YOUR GOAL | In the data below, which lines contain "longer"? List them by copying each one.

*** Block opens ***

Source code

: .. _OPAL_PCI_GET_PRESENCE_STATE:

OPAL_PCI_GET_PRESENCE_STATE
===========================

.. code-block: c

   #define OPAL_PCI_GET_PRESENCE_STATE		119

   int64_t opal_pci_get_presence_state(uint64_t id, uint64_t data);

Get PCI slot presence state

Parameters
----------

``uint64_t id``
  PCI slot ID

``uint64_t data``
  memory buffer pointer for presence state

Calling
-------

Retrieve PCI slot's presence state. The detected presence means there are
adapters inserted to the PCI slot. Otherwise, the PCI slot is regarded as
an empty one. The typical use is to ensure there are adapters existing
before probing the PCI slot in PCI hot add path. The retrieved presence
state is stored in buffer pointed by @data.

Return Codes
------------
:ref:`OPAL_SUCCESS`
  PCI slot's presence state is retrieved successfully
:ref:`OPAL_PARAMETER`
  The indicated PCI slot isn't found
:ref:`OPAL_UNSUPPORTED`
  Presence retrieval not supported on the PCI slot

*** Block closes ***
*** Block opens ***

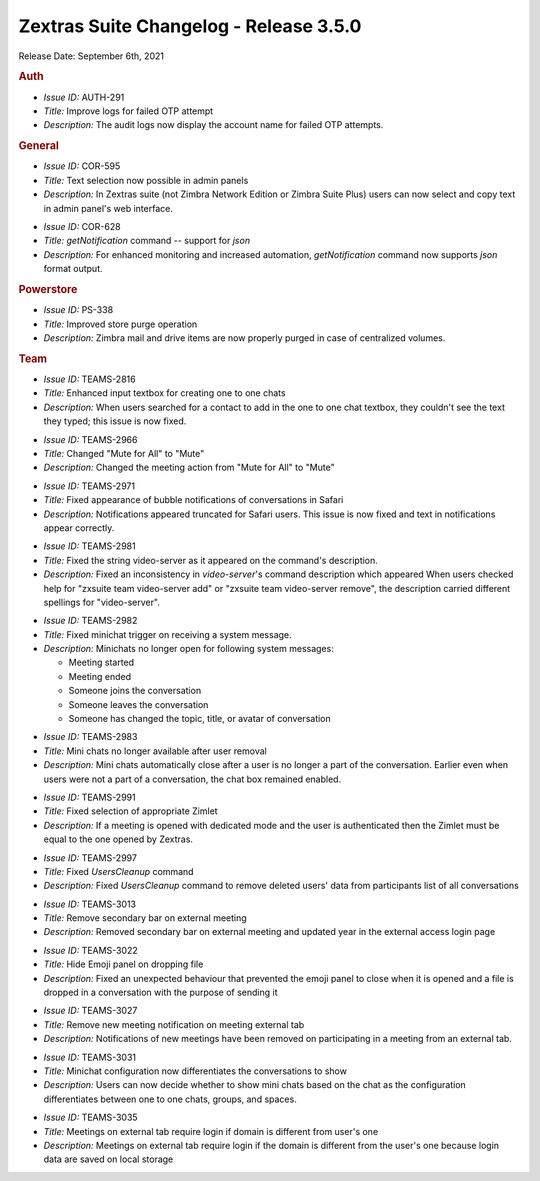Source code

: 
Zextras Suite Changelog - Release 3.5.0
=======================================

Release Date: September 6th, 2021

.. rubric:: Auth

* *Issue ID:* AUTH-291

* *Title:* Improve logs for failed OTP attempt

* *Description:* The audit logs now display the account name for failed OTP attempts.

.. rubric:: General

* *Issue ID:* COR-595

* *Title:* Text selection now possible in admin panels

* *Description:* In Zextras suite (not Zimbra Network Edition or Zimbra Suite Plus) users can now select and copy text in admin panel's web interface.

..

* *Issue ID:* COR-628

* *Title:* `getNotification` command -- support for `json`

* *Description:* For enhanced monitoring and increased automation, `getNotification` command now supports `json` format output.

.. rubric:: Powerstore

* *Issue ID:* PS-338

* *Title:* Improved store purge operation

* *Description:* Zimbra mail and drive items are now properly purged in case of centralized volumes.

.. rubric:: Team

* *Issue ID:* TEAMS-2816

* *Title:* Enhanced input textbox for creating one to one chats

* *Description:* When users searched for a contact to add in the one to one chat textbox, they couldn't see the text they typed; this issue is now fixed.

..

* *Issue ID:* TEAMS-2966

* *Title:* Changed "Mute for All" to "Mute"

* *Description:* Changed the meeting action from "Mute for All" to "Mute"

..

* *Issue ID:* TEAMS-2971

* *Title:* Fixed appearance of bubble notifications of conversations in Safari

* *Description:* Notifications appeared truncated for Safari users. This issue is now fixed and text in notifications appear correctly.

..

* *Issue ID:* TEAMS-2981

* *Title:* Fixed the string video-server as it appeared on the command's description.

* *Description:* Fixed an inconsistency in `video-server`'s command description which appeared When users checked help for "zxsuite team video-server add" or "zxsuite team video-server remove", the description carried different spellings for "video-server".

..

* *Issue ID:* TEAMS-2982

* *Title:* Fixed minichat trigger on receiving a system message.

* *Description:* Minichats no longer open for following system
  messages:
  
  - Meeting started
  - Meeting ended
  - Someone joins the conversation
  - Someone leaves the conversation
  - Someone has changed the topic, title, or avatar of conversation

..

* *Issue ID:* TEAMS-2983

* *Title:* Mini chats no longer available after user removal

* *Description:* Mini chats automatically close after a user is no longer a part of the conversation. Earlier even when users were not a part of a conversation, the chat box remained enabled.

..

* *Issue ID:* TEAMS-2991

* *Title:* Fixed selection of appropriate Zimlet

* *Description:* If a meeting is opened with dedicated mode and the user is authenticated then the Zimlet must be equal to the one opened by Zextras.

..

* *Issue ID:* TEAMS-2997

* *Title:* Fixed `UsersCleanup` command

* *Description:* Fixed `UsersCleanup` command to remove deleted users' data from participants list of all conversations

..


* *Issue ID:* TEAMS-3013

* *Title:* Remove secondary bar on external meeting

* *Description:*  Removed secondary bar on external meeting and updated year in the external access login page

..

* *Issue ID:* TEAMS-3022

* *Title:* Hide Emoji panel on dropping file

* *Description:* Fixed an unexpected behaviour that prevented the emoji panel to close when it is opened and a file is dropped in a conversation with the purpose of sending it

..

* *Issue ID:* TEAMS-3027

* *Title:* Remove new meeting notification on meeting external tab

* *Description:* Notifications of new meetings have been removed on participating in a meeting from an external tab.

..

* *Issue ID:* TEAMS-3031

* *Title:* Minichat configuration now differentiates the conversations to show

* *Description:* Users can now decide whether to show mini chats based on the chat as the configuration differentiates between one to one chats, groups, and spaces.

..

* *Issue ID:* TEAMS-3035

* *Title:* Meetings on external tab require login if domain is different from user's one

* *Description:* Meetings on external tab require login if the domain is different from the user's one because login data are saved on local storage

*** Block closes ***

WRITTEN SOLUTION |
* *Description:* Minichats no longer open for following system
* *Title:* Mini chats no longer available after user removal
* *Description:* Mini chats automatically close after a user is no longer a part of the conversation. Earlier even when users were not a part of a conversation, the chat box remained enabled.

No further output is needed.